(Data excerpts)

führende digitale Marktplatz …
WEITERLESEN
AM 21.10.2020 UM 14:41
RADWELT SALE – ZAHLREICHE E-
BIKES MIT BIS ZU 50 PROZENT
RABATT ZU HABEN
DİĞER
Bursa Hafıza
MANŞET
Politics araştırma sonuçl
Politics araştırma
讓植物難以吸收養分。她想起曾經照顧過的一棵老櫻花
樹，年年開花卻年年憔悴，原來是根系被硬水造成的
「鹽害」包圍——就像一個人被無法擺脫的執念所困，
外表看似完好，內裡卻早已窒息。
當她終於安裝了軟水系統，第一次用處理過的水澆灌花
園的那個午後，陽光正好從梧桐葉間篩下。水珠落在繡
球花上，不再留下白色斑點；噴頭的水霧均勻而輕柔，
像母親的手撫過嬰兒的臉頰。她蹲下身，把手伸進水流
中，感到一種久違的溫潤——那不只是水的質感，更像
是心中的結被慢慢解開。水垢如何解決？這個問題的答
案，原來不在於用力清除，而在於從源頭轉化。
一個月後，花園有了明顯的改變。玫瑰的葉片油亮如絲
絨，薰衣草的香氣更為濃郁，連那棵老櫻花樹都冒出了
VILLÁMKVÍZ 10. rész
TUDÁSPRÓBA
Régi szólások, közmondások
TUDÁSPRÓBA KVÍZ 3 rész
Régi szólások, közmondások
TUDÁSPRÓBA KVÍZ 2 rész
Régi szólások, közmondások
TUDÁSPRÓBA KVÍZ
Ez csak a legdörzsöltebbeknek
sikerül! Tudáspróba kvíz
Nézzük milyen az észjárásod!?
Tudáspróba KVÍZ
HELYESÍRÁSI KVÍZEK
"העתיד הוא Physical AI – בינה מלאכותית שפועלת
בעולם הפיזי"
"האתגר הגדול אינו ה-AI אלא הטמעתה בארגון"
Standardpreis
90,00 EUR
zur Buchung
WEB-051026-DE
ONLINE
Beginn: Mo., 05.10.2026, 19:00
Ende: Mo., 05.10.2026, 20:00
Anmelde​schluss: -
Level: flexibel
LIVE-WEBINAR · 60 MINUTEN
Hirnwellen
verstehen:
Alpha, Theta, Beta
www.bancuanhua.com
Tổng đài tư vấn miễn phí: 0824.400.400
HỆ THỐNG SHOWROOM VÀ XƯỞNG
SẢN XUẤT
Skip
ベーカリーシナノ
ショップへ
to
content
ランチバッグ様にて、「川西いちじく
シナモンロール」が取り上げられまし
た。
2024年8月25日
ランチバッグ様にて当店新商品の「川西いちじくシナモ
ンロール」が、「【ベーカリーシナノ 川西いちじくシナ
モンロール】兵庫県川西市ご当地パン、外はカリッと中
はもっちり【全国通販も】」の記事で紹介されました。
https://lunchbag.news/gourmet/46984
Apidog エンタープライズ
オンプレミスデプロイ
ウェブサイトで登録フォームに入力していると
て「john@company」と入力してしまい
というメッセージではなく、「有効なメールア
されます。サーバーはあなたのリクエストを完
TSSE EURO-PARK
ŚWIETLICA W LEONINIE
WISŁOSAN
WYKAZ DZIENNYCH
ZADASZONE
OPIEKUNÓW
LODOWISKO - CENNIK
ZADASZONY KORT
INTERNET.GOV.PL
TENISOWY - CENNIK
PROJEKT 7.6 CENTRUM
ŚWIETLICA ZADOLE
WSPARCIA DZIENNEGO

* * *

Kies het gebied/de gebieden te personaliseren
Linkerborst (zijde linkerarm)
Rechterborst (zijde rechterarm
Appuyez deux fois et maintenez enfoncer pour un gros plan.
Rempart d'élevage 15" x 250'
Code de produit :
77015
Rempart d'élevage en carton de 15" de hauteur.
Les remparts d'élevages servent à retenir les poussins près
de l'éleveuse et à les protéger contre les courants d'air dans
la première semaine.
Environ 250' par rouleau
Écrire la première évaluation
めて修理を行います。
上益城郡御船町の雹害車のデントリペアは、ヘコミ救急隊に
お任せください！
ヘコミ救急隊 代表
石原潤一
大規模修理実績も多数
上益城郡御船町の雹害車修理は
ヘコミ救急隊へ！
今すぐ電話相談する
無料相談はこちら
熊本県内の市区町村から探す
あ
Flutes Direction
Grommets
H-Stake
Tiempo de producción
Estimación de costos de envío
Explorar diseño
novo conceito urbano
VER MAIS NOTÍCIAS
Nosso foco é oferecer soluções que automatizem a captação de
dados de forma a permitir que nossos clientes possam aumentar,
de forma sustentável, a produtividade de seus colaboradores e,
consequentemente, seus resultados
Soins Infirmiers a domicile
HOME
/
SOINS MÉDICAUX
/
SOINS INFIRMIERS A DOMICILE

(Work to complete) Can you update the items from the line with "führende digitale Marktplatz …" up to and including the line with "園的那個午後，陽光正好從梧桐葉間篩下。水珠落在繡", replacing "Politics" with "Sports" and leaving everything else unchanged?

(Output for this exercise)
führende digitale Marktplatz …
WEITERLESEN
AM 21.10.2020 UM 14:41
RADWELT SALE – ZAHLREICHE E-
BIKES MIT BIS ZU 50 PROZENT
RABATT ZU HABEN
DİĞER
Bursa Hafıza
MANŞET
Sports araştırma sonuçl
Sports araştırma
讓植物難以吸收養分。她想起曾經照顧過的一棵老櫻花
樹，年年開花卻年年憔悴，原來是根系被硬水造成的
「鹽害」包圍——就像一個人被無法擺脫的執念所困，
外表看似完好，內裡卻早已窒息。
當她終於安裝了軟水系統，第一次用處理過的水澆灌花
園的那個午後，陽光正好從梧桐葉間篩下。水珠落在繡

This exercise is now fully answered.